Sala: Naves del Matadero Autor: Dimitris Papaioannou Directora: Pilar Castro Intérpretes: Pavlina Andriopoulou, Costas Chrysafidis, Ektor Liatsos, Ioannis Michos, Evangelia Randou, Kalliopi Simou, Drossos Skotis, Christos Strinopoulos, Yorgos Tsiantoulas y Alex Vangeli Duración: 1.45'
(la función ya no está en cartel)
La foto es de Julian Mommert |
El teatro (y la danza, y el circo, y la ópera, y el guiñol...) es un arte del tiempo, como la música. Esta frasecilla puede parece banal o inocente, pero es -nada menos- que la madre del cordero. Sirve para separar el grano de la paja, los justos de los réprobos, las churras y las merinas. Para que me sigan bien, les voy a poner un ejemplo de otra disciplina. La arquitectura es el arte del espacio. Hay que leer a Zevi para imbuirse bien de ese concepto. Todo lo que leemos sobre los estilos arquitectónicos griego, barroco, morisco o lo que quieran de un edificio, son consideraciones sobre su piel. Lo que cuenta realmente en la habilidad de un arquitecto es la organización de los espacios. El resto de habilidades que posea son comunes a la escultura: la disposición de las formas de la materia. Si les interesa este asunto, busquen un libro que se titula Saber ver la arquitectura.

OBJETIVO =
Reproduce sin cambios el fragmento de la reseña que empieza en "Sala: Naves del" y termina en "está en cartel)".

INFORMACIÓN PROPORCIONADA =
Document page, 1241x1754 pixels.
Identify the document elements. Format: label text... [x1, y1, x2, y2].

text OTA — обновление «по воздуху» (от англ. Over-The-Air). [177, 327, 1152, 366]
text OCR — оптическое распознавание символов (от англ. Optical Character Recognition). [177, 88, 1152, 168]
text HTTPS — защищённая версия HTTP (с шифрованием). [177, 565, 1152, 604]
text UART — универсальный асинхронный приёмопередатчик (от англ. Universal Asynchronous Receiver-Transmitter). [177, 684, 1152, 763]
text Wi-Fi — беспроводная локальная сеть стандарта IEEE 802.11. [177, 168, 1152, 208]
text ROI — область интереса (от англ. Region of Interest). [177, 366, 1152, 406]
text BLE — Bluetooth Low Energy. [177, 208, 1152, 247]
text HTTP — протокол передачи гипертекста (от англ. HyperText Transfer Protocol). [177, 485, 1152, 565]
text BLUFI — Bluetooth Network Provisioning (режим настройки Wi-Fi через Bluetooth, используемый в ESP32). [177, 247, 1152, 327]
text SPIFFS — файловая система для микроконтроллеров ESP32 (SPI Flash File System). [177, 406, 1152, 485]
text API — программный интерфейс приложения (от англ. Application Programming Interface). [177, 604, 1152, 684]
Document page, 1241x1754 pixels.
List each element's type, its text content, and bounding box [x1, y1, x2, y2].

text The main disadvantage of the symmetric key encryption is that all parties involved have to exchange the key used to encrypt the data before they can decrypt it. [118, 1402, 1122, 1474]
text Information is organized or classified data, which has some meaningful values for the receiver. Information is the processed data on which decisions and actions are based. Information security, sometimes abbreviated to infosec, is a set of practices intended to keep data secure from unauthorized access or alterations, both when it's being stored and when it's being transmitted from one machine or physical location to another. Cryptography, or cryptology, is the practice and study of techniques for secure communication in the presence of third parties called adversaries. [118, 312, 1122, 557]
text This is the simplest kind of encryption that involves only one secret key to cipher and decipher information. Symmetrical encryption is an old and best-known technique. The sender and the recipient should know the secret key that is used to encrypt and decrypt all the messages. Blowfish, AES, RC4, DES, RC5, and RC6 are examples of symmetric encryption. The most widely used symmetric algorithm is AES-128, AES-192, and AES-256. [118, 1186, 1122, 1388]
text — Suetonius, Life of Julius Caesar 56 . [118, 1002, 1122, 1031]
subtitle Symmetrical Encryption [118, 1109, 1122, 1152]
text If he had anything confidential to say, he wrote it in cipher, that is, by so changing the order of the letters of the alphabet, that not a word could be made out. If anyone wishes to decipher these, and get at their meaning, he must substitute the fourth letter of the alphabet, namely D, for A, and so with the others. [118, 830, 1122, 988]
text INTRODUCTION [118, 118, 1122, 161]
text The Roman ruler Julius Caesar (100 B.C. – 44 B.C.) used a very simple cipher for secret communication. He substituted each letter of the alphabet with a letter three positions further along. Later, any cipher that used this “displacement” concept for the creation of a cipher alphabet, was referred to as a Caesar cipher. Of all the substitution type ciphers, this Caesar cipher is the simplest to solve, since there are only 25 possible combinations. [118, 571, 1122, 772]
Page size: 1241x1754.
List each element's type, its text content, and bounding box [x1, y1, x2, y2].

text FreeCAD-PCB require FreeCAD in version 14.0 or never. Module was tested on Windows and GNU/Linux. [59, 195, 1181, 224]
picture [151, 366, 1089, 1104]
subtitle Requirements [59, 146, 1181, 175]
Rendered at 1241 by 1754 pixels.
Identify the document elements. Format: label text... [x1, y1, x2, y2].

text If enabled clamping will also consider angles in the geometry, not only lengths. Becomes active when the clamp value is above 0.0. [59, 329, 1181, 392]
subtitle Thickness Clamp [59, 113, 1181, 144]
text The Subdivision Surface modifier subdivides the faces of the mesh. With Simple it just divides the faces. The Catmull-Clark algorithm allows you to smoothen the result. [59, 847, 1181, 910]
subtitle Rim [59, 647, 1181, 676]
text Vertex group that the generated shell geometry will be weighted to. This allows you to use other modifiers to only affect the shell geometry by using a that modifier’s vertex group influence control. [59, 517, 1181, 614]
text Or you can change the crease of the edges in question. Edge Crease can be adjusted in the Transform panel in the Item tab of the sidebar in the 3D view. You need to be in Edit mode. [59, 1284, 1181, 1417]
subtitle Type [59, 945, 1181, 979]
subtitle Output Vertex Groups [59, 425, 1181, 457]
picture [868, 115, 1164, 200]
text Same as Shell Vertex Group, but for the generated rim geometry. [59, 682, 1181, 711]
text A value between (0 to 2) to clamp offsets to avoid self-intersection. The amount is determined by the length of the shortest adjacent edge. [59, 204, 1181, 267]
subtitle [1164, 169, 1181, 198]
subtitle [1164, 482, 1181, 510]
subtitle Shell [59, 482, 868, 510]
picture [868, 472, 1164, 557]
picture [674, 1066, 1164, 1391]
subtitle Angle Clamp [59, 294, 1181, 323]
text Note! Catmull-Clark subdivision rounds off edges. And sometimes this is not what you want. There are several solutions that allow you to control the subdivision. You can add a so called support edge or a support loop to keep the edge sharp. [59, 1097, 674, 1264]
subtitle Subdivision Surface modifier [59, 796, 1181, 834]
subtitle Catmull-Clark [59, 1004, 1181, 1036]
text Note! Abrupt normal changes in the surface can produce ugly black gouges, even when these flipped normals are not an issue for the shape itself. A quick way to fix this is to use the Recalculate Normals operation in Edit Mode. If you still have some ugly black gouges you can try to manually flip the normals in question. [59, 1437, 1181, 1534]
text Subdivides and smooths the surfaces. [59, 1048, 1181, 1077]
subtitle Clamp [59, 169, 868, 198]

RESPUESTA =
Sala: Naves del Matadero Autor: Dimitris Papaioannou Directora: Pilar Castro Intérpretes: Pavlina Andriopoulou, Costas Chrysafidis, Ektor Liatsos, Ioannis Michos, Evangelia Randou, Kalliopi Simou, Drossos Skotis, Christos Strinopoulos, Yorgos Tsiantoulas y Alex Vangeli Duración: 1.45'
(la función ya no está en cartel)